Głupota ludzka jest systemem odpornościowym
społeczności. Sprawdza ona idee, szuka nowych dróg, czyni
niekonwencjonalne założenia, zawsze idzie po najmniej
skomplikowanej linii oporu. Brak pamięci wypróbowanych ścieżek
sprawia, że głupi sprawdzają wszystko po wielokroć, sprawdzają
wszystko dogłębnie. Nawet jeśli coś nie ustąpi za pierwszym
razem, to po jakimś czasie musi puścić, napór głupoty jest
bowiem niezmierzony. Głupocie opierają się tylko połączenia
doskonałe.
Nie mamy niczego równie wielkiego, równie twórczego w
naszym otoczeniu. Nie potrafimy niczego lepszego zaproponować. To na
głupocie opiera się nasz sukces i zdolność przetrwania. Wszystko
co udało nam się osiągnąć, wszystkie nasze dokonania, byłyby
bowiem tylko zgadywaniem, tylko błądzeniem we mgle, gdyby nie
głupota ludzka, która wypełniła wszystkie intelektualne luki i
pozwoliła odnaleźć ludzkości ścieżkę postępu.
Wszystkie nasze błędy, cała nasza nieznajomość,
wszystkie ofiary i niereformowani barbarzyńcy, których jest tak
wielu dzisiaj i których było wielu w przeszłości – wszyscy oni
byli potrzebni.
Cesarstwo Rzymskie nie było wielkie dlatego, bo trwało
tysiąc lat, lecz dlatego że przetrwało tak długo w otoczeniu
barbarzyńców. Tylko to co sprawdzone, jest prawdziwe. Reszta jest
bowiem tylko złudzeniem.
Na szczęście głupoty, szczepionki na fałszywych
proroków i niesprawdzalne teorie, mamy w dzisiejszych czasach
wystarczająco dużo. Głupota i głupi wypełzają w dobie Internetu
ze wszystkich zakamarków. Nie boją się mówić głośno swoich
tez, nie wstydzą się swojego istnienia i roli jaką spełniają w
globalnym społeczeństwie.
To dzięki nim dzisiaj tak szybko postępuje
globalizacja. To przez nich w ogóle nie potrafiących dostrzec, tych
subtelnych kulturowych różnic, wyrasta nam dzisiaj planetarna
kultura nowego wieku.

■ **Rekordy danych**
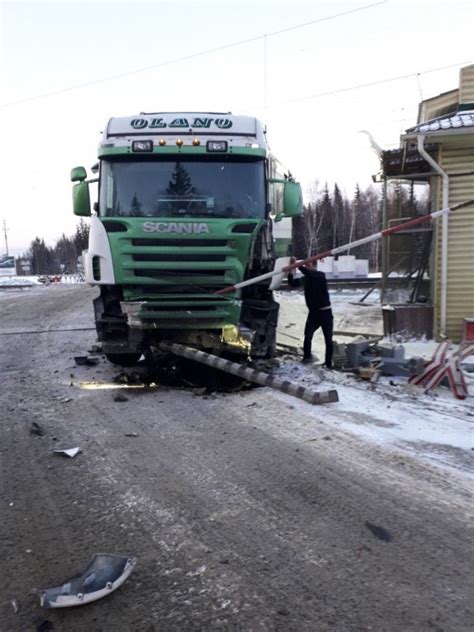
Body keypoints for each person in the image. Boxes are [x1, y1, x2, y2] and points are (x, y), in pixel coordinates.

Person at [289, 258, 333, 368]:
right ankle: (307, 357)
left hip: (325, 312)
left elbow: (309, 274)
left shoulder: (320, 276)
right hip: (313, 313)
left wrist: (298, 265)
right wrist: (290, 271)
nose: (307, 268)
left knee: (328, 338)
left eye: (308, 265)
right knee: (308, 335)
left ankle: (328, 363)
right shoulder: (306, 278)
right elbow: (293, 283)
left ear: (314, 266)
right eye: (306, 266)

■ **Zadanie 1**
Przedstaw w formie listy akapit tekstu o ludzkiej głupocie rozpoczynający się od słów „Głupota ludzka jest systemem odpornościowym” i zachowaj jego najważniejsze informacje.
■ **Zadanie 2**
Wypisz wszystko, co w akapicie tekstu o ludzkiej głupocie zaczynającym się od słów „Wszystkie nasze błędy” zostało nazwane potrzebnym.
■ **Zadanie 3**
Odpowiedz na poniższe pytania na podstawie tekstu o ludzkiej głupocie.
(a) Dzięki czemu, według tekstu, Cesarstwo Rzymskie było wielkie?
(b) W jakiej dobie głupota i głupi wypełzają ze wszystkich zakamarków?
(c) Co dzięki głupim tak szybko dziś postępuje?

■ **Odpowiedź pisemna 1**
- Głupota ludzka jest systemem odpornościowym społeczności.
- Sprawdza idee, szuka nowych dróg, przyjmuje niekonwencjonalne założenia i zawsze idzie po najmniej skomplikowanej linii oporu.
- Ponieważ głupi nie pamiętają wypróbowanych ścieżek, sprawdzają wszystko wielokrotnie i dogłębnie.
- Napór głupoty jest niezmierzony, więc to, co nie ustąpi za pierwszym razem, po jakimś czasie musi puścić.
- Głupocie opierają się tylko połączenia doskonałe.

■ **Odpowiedź pisemna 2**
- błędy
- nieznajomość
- ofiary
- niereformowani barbarzyńcy

■ **Odpowiedź pisemna 3**
(a) Dzięki temu, że przetrwało tak długo w otoczeniu barbarzyńców.
(b) W dobie Internetu.
(c) Globalizacja.